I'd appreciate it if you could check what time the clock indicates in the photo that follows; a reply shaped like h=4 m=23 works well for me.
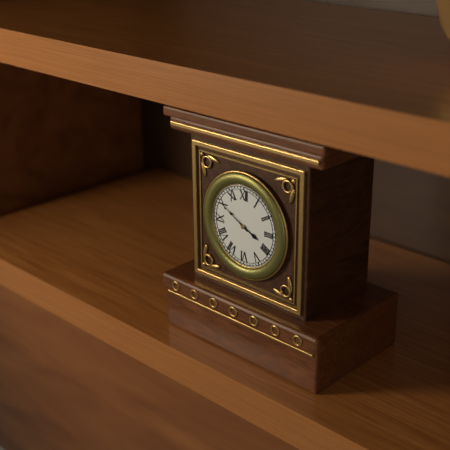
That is h=3 m=50
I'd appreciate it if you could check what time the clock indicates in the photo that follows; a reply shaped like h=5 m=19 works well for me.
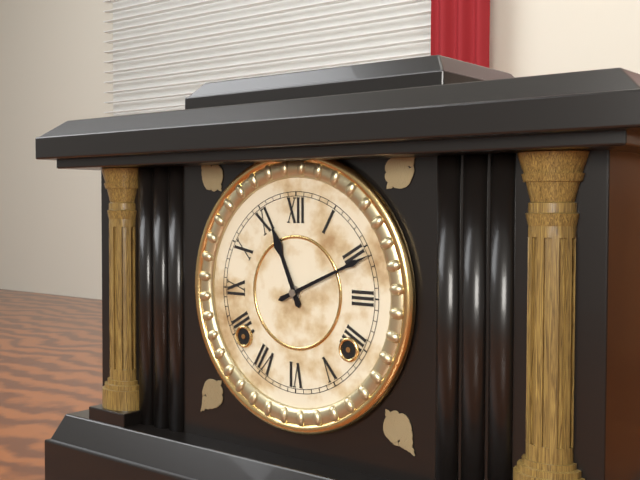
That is h=11 m=11
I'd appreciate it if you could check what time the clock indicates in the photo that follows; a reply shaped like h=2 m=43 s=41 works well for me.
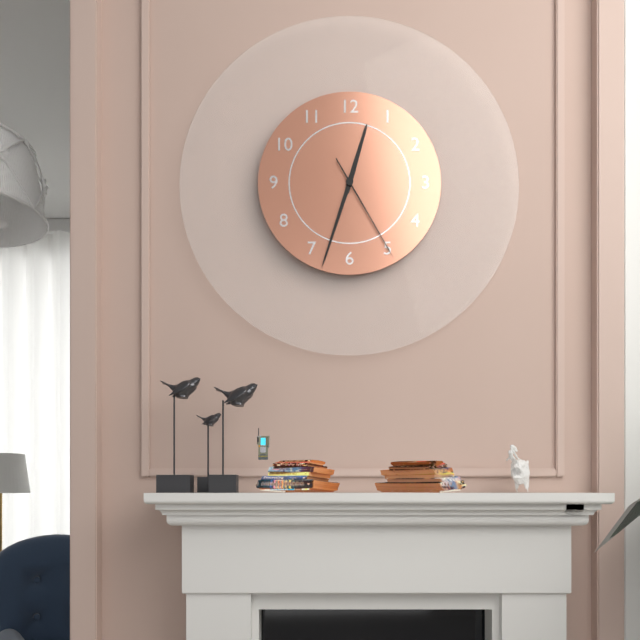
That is h=12 m=33 s=25
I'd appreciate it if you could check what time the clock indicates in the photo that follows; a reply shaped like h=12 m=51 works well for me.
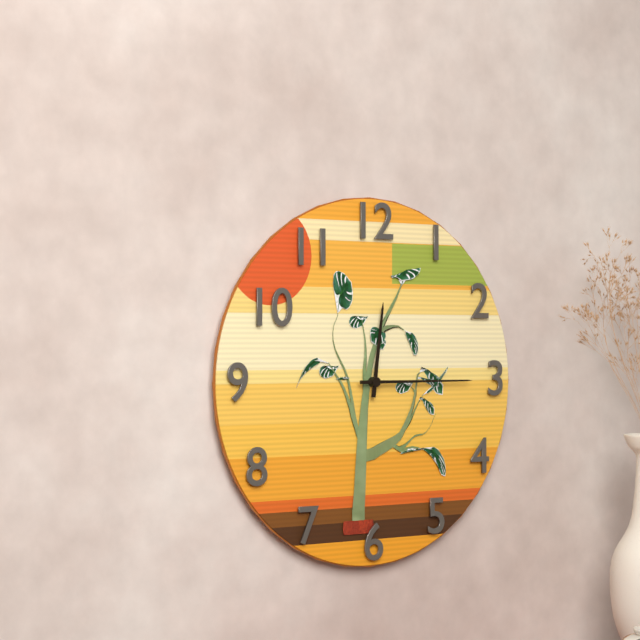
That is h=12 m=15
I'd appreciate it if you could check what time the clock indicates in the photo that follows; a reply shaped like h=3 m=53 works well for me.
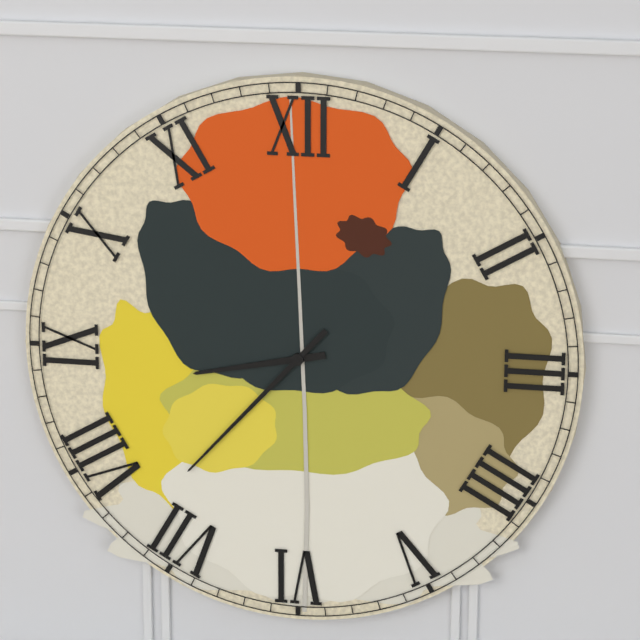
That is h=8 m=37
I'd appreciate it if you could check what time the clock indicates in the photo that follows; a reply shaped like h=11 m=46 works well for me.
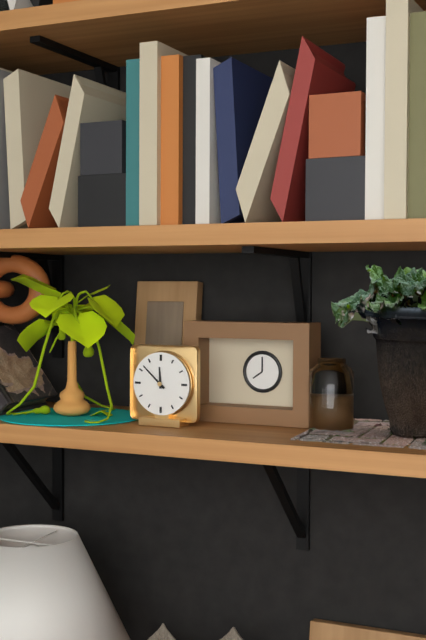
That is h=11 m=52
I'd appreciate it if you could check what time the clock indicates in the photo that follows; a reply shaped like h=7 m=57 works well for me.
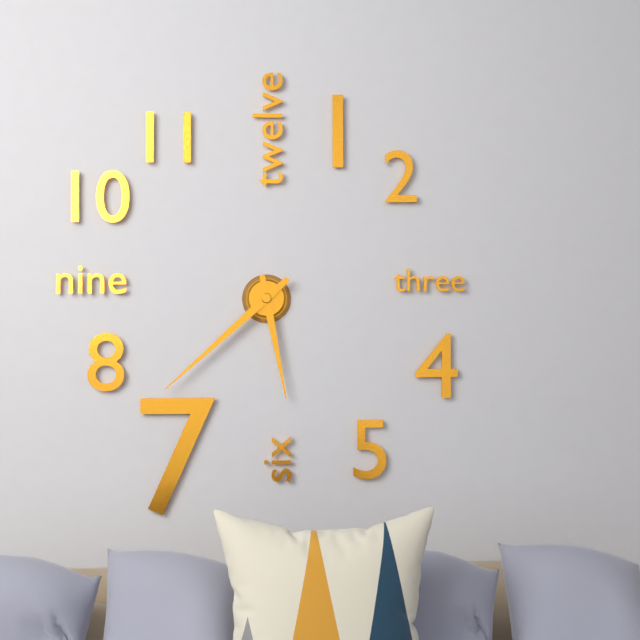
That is h=5 m=38
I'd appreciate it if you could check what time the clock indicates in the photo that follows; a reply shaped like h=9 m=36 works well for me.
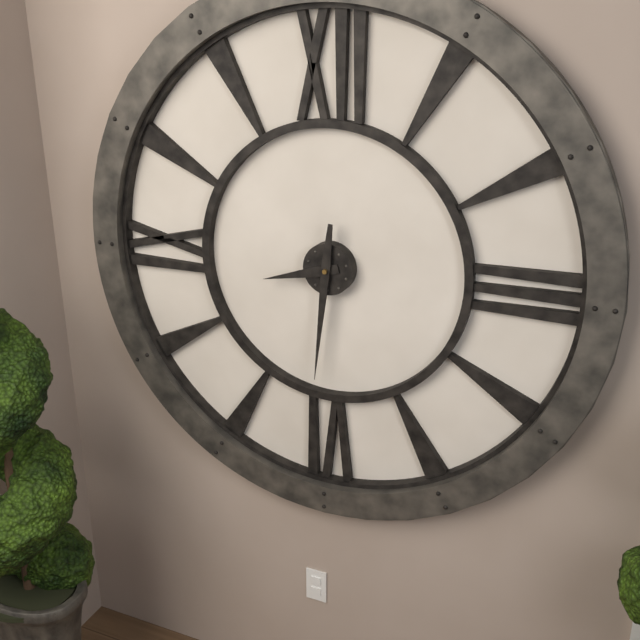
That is h=8 m=31
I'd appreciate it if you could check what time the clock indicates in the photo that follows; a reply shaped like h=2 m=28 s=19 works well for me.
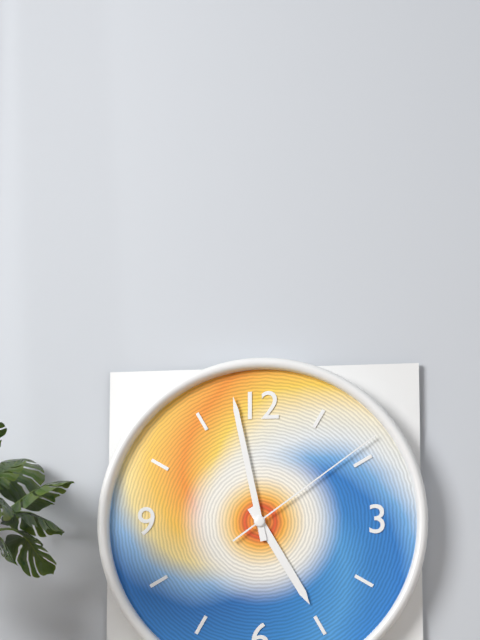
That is h=4 m=58 s=9
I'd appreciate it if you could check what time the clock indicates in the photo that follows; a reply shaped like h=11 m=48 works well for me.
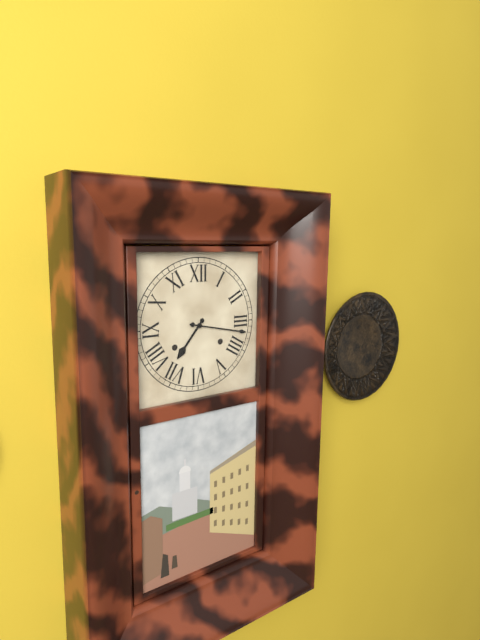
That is h=7 m=17
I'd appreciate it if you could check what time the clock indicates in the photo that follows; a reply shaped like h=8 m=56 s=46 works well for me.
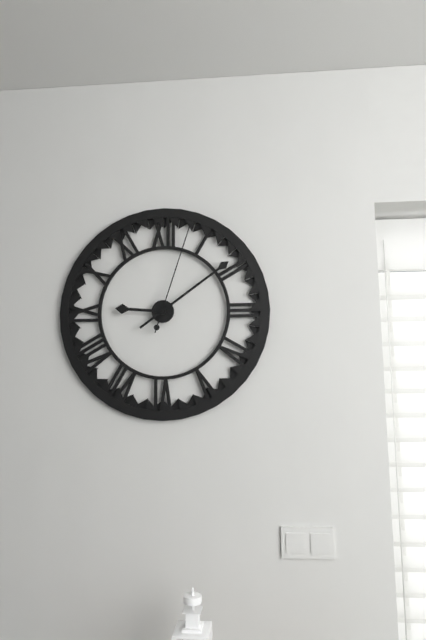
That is h=9 m=9 s=3
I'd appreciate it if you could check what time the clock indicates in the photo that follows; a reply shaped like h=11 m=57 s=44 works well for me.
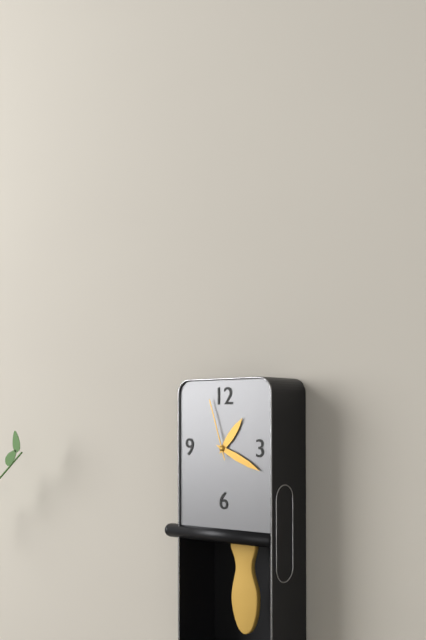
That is h=1 m=19 s=57
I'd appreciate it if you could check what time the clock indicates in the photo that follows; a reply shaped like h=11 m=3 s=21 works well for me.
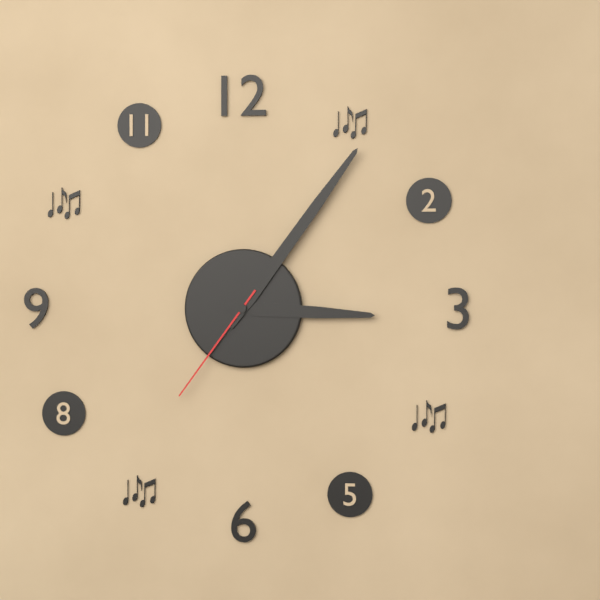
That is h=3 m=6 s=36
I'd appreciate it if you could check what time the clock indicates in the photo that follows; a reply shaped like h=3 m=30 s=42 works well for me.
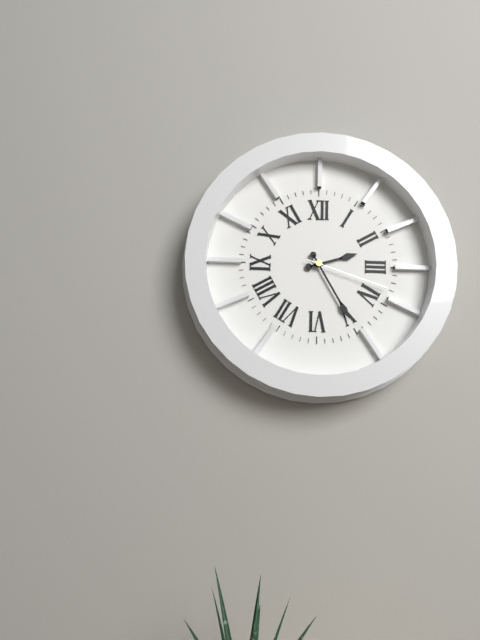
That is h=2 m=25 s=18
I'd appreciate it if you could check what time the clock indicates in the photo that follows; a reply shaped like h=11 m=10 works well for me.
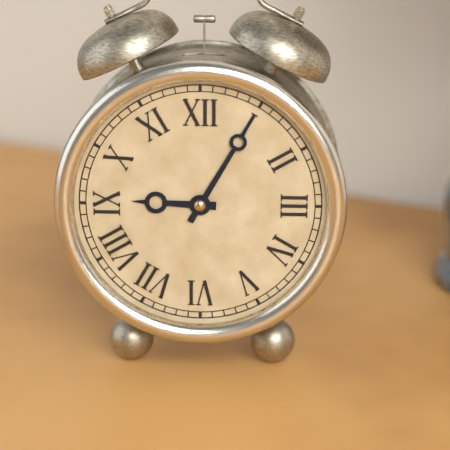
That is h=9 m=5
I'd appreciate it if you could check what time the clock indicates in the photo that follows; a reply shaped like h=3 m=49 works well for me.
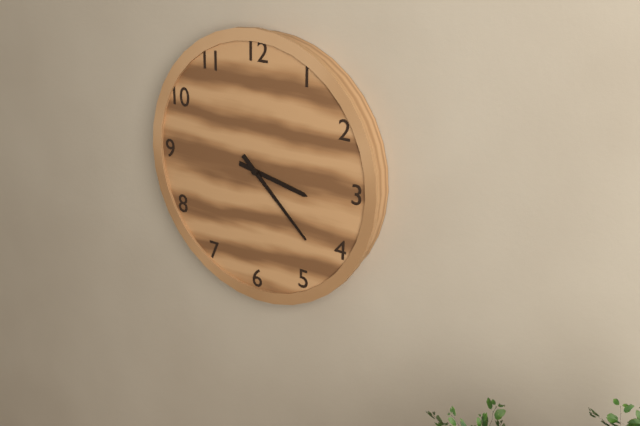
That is h=3 m=22
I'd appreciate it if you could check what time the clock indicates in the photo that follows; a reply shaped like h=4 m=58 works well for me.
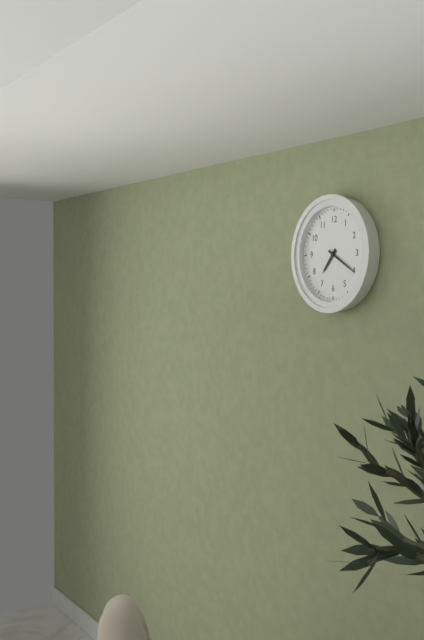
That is h=7 m=20
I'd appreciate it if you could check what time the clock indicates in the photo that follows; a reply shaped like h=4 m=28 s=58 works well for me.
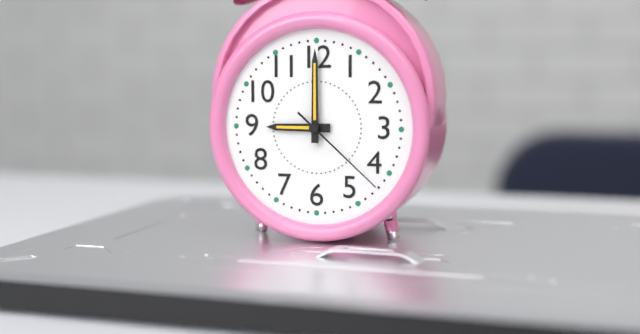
.....
Requirement: Please extract everything in the listing from the line containing "m=49 works well for me." down to the line containing "That is h=7 m=20", both lines included, and leave the pictures out of your answer.

Correct result:
I'd appreciate it if you could check what time the clock indicates in the photo that follows; a reply shaped like h=3 m=49 works well for me.
That is h=3 m=22
I'd appreciate it if you could check what time the clock indicates in the photo that follows; a reply shaped like h=4 m=58 works well for me.
That is h=7 m=20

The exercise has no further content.